La suite de la soirée? Ils ont détaillé tous les objets qui se trouvent chez nous, essayant d'en estimer la valeur et comparant dans leurs minuscules têtes à ce qu'eux possèdent, on a eu droit une fois encore au récit de leur voyage de noces aux Maldives (putain le cliché), de leurs rencontres avec les autochtones "tellement authentiques" de Ceylan, des difficultés avec les locaux à Marrakech (pour mémoire, ce con avait proposé cet été à mon amoureux , alors que nous partions à Marrakech, de lui expliquer comment il fallait négocier avec "ces gens là").

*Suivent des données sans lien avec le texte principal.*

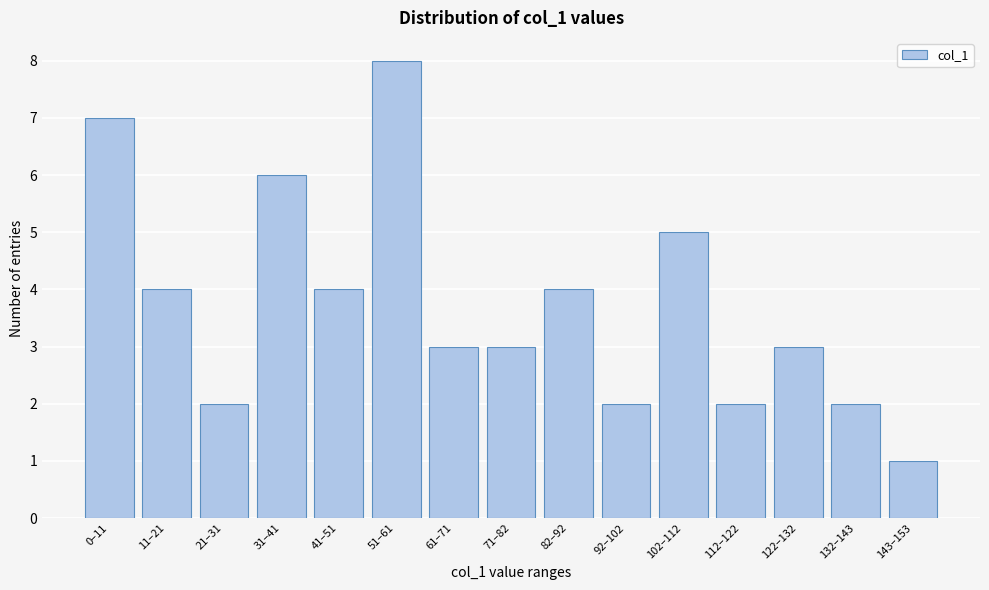

Reading left to right, extract all data points from this chart.

0–11=7	11–21=4	21–31=2	31–41=6	41–51=4	51–61=8	61–71=3	71–82=3	82–92=4	92–102=2	102–112=5	112–122=2	122–132=3	132–143=2	143–153=1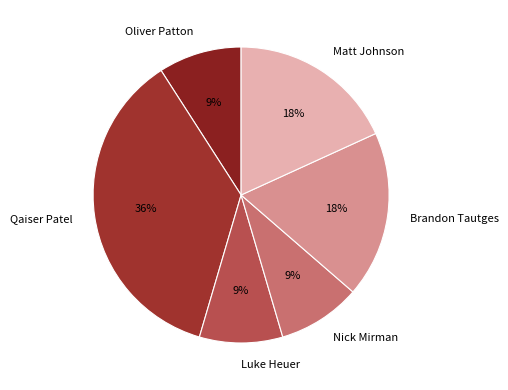

The Qaiser Patel slice represents 36% of the pie. True or false?

True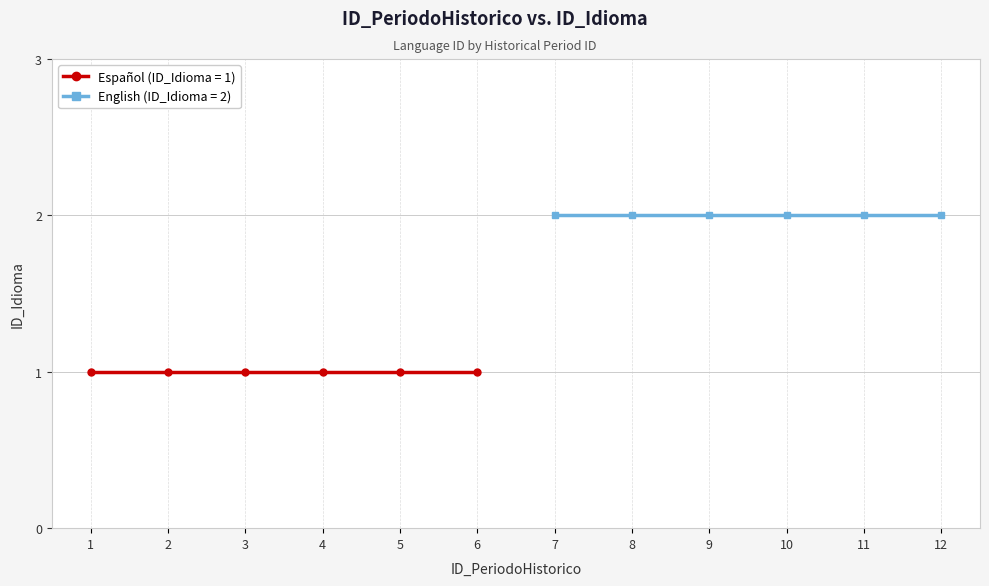

What is the greatest value displayed?

2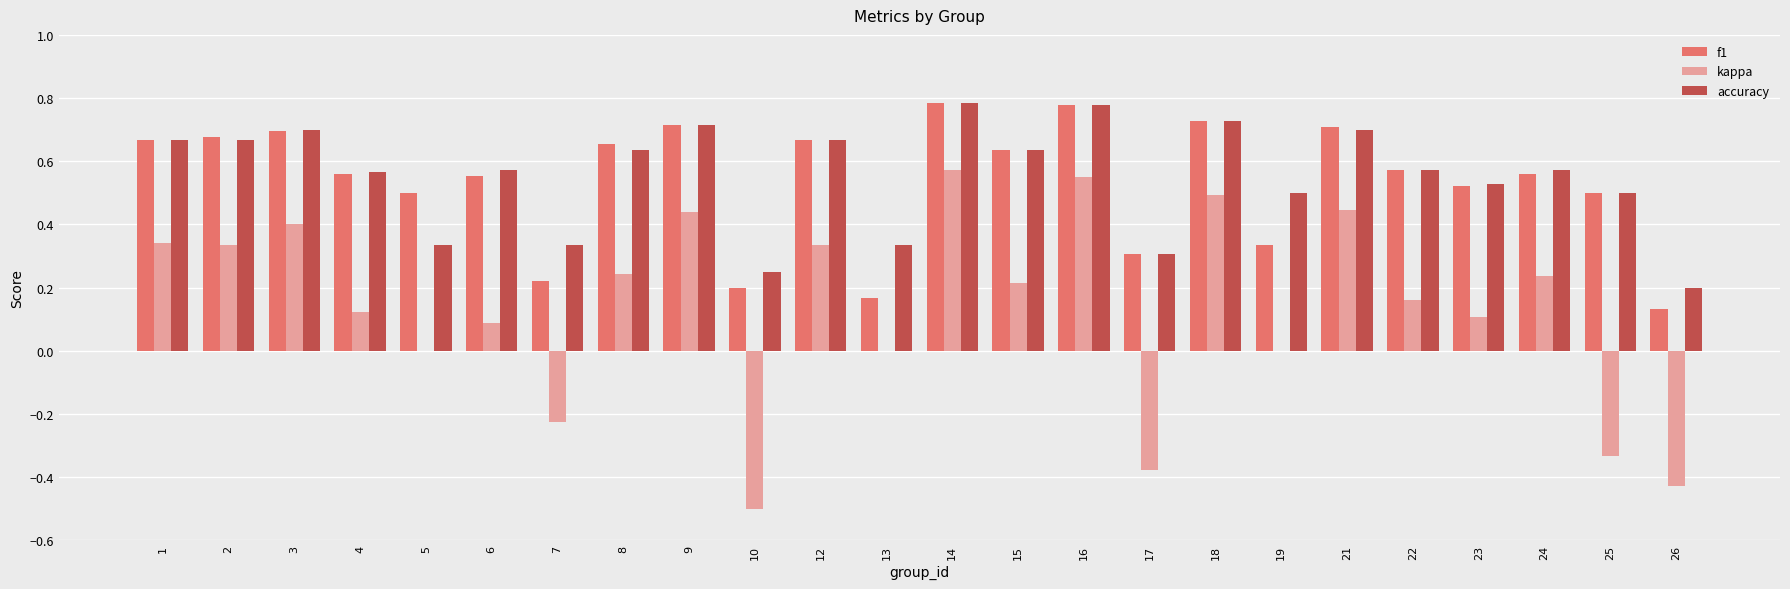

Is the value of kappa at 7 greater than the value of accuracy at 14?

No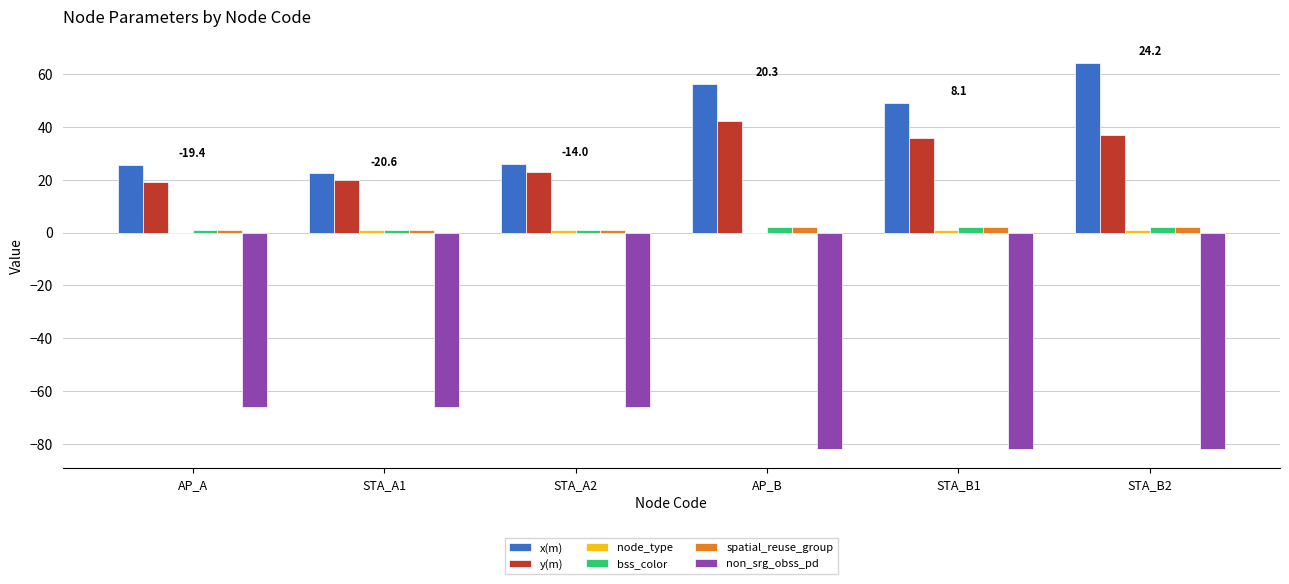

What is the sum of all bss_color values?

9.0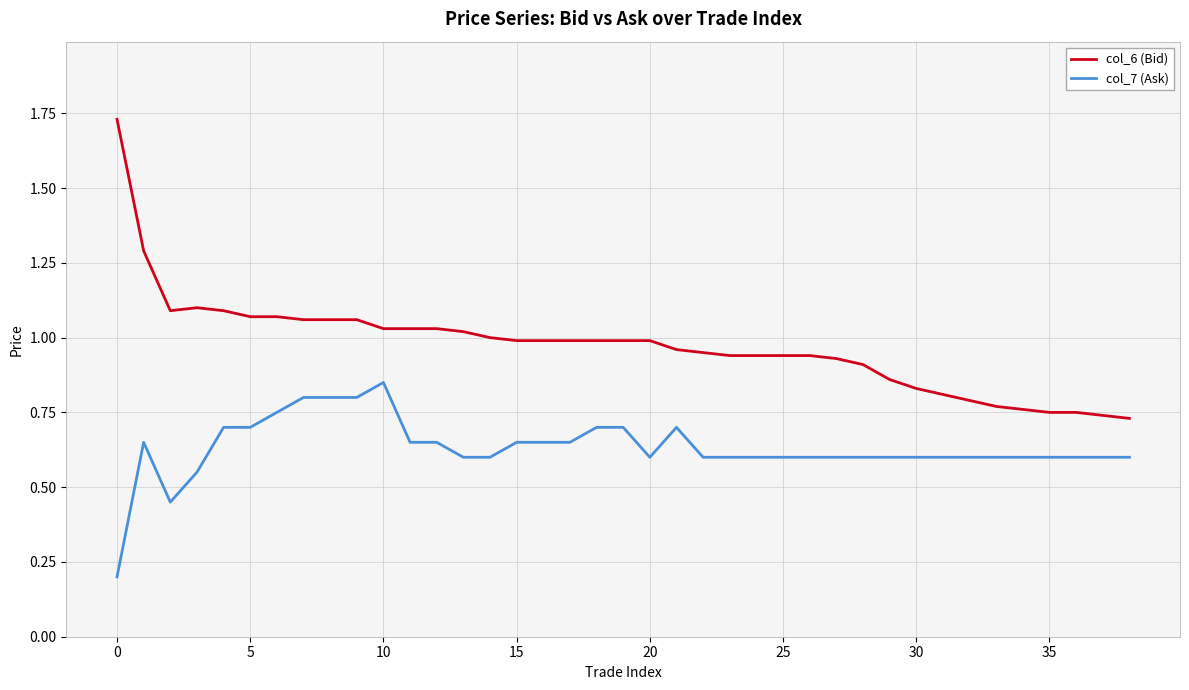

List the series in order of their overall mean, highest first.

col_6 (Bid), col_7 (Ask)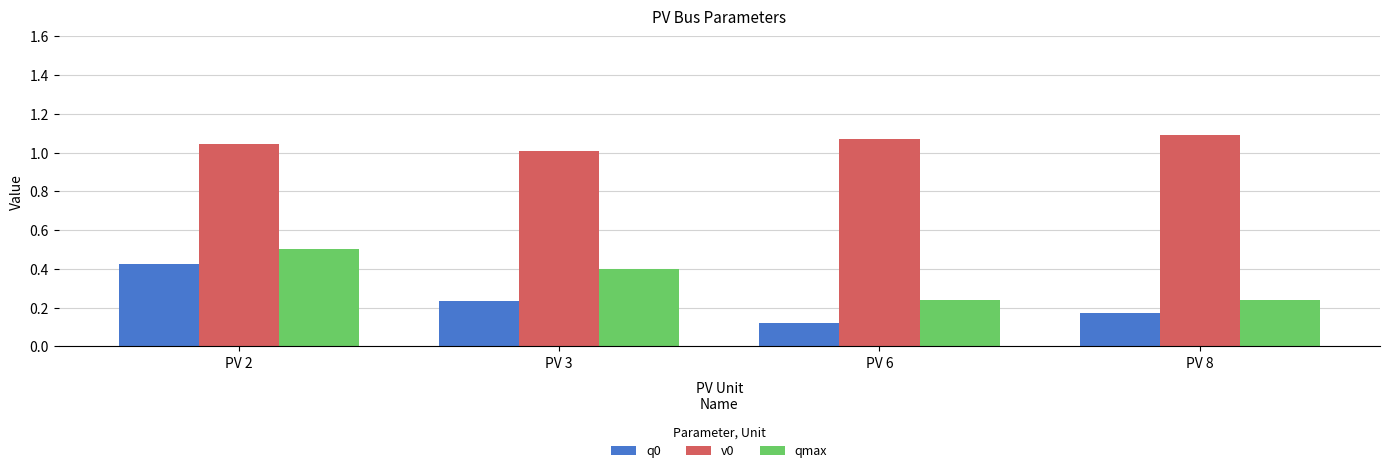

What is the difference between the highest and lowest values at PV 8?

0.9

S'ensuivent tous les supers restos qu'ils se sont faits. On a droit après aux détails sur la grossesse de Bérengère, qui a 2,5 mois porte déjà des fringues de femme enceinte pour bien montrer qu'elle accède au statut si exceptionnel de mère, le genre à se tenir les reins avec ses mains et le ventre en avant dès la conception... Et lui de nous expliquer qu'il passe ses journées sur auféminin.com "un site tellement instructif" en tant que père moderne et impliqué, et elle de me dire que si je veux un bébé, il faut absolument que je trouve tout de suite la clinique, comme si j'étais une beatnik à côté de la plaque. Je les ai surnommé "le couple témoin", comme on fait des maisons témoins, bah eux, c'est du clef en main avec tous les clichés inhérents à leur âge et à leur condition, que du bonheur. D'ailleurs, ils ne parlent que d'eux, n'ont pas posé une seule question et lorsque je me suis risquée à tenter un échange, j'ai eu l'impression de les emmerder prodigieusement, forcément....

Soulagement donc après qu'ils soient partis, sauf que, j'ai été réveillée à 6h00 du matin, avec des spasmes au niveau de l'estomac, qui sont montés de plus en plus violemment me tordant de douleur, j'ai du finalement appeler SOS médecin tellement je me sentais mal, arrivé 3h00 après l'appel, qui a diagnostiqué une intoxication alimentaire. Or, c'est moi qui avait cuisiné la veille et fait les courses, je sais donc que tout était frais et que rien n'était à risque. Et, personne d'autre n'a été malade. J'en déduit donc que j'ai subit un engorgement vésiculaire à la connerie et je peux vous assurer que je ne suis pas prête de recommencer ce type d'excès, ce n'est vraiment pas bon pour ma santé.